Vargas explained that due to the cessation of the operation, the company will lay off all its workers, without detailing the number of stores already closed, nor the number of people being let go.
The general manager of the retailer, Carlos Murillo, said “Don Francisco Luis (Vargas) is the person who can attend (the queries). I am not authorized (to talk about the layoffs). I am also an employee and I have to follow orders.”
The closing of the 38 stores across the country at the start of 2022 began a month ago, while the majority of the 292 employees were laid off in the last two weeks after Land Business gave up saving the company because the creditors, mainly banks, rejected the rescue plan.
Casa Blanca went to the Bankruptcy Court in January 2017 to face a liquidity problem and to be able to renegotiate its financial debts. When the legal process was filed, the company’s liabilities amounted to ¢38.2 billion colones, but the company achieved several payment arrangements to reduce it.
The last proposal of Land Business, to avoid closing, proposed to pay off a debt of ¢20.5 billion colones and interest for ¢7.99 billion in 15 years.
The genesis of the company’s difficulties began in 2012 when a strong growth strategy was devised with store openings and sales through loans – payment plans – to its customers.

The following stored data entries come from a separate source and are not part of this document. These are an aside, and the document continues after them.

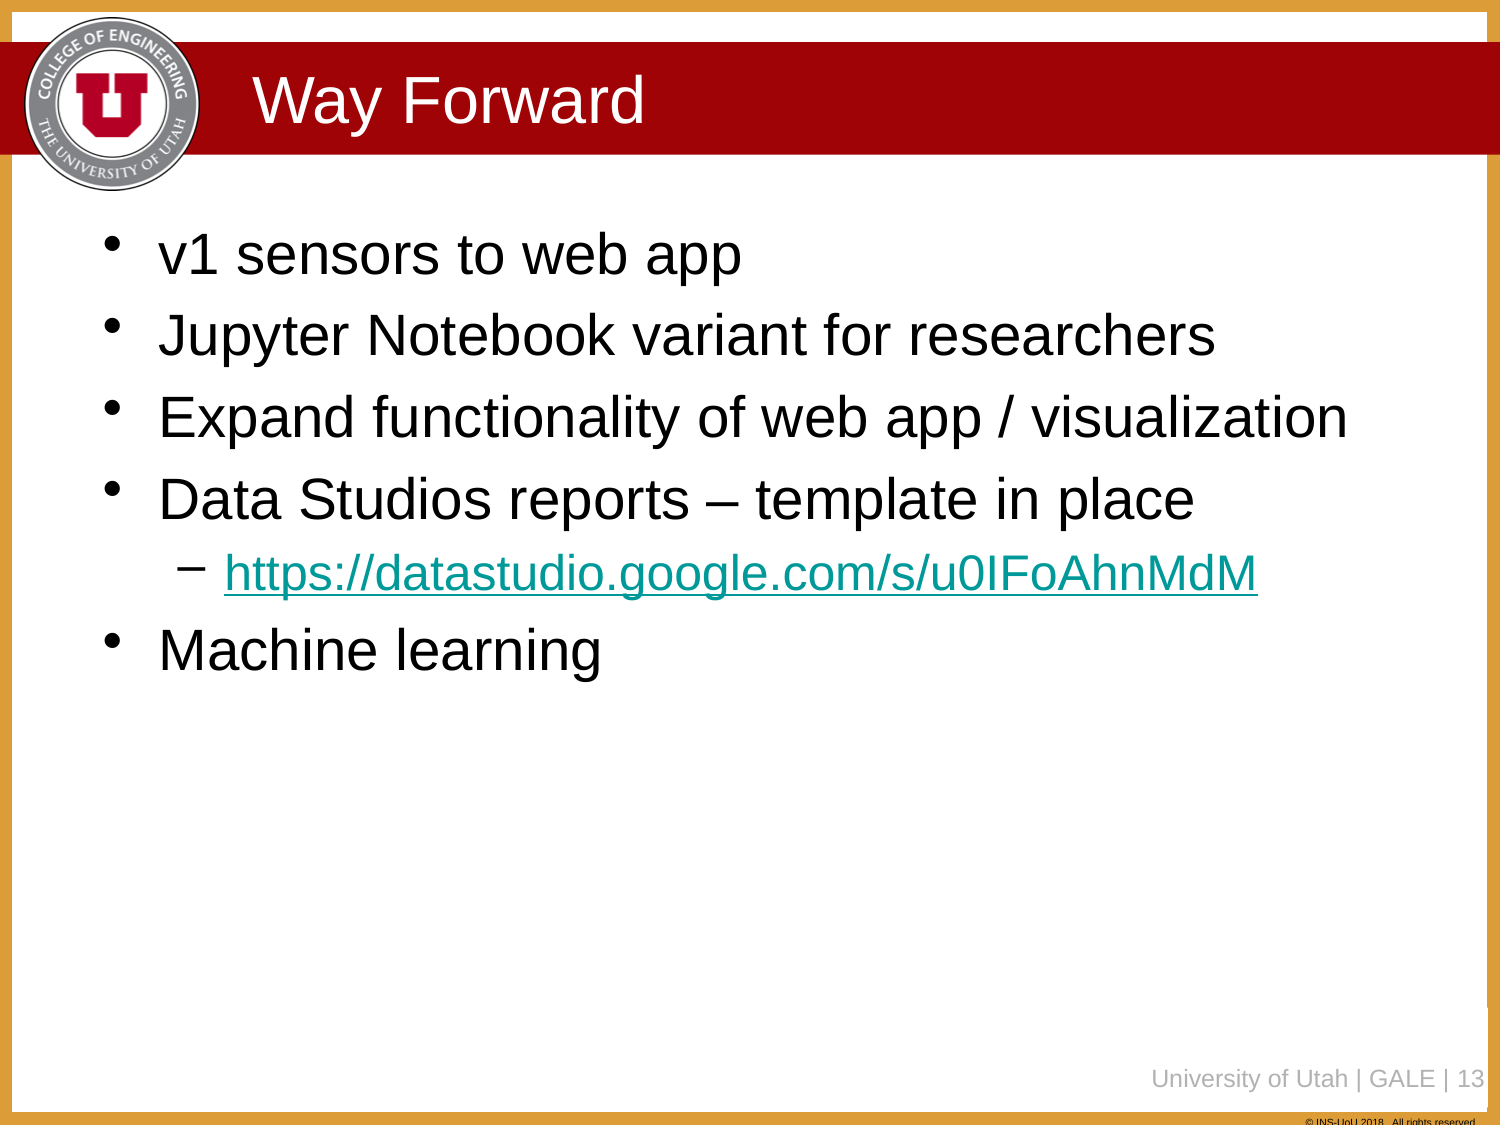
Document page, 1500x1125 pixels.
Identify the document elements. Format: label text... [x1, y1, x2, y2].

list v1 sensors to web app Jupyter Notebook variant for researchers Expand functionality of web app / visualization Data Studios reports – template in place https://datastudio.google.com/s/u0IFoAhnMdM Machine learning [87, 208, 1440, 1066]
title Way Forward [237, 47, 1456, 148]
slide_number University of Utah | GALE | 13 [1040, 1047, 1500, 1107]
picture [24, 17, 200, 191]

To achieve this objective, the company established short-term loans (six months), also known as revolving loans, with financial entities. However, it granted its clients longer-term financing, which generated an income mismatch and a liquidity problem.
One more creditor
Workers must go to the Bankruptcy Court and appear as one more creditor, along with the financial entities and the company’s suppliers, to receive benefits, according to the company lawyer.

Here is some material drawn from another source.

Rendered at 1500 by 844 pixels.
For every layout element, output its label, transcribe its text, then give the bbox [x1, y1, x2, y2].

The situation is explained in the dismissal letter delivered to employees, where the company states it “will not be able to directly pay the labor debt (…) and extends this certification so that the collaborator (worker) can assert their rights and legalize their claim before the Bankruptcy Court under file 17-000001-0958-CI”.
In the letter, the company explains that the payment proposal presented in court was not approved by the Board of Creditors. “(The) decision had negative impacts on the business and it has been forced to reduce the size of its operation with a view to a possible liquidation,” states the letter.
“The (labor) liquidation is a legal process. Workers like any creditor have to legalize their claim in the process and that is where they are paid. It is not the company that pays, but it is during the process. They have to claim that (their benefits) within the judicial process,” explained Vargas.
The lawyer said that the law gives labor creditors a privilege over the rest of those affected by the closure of a company.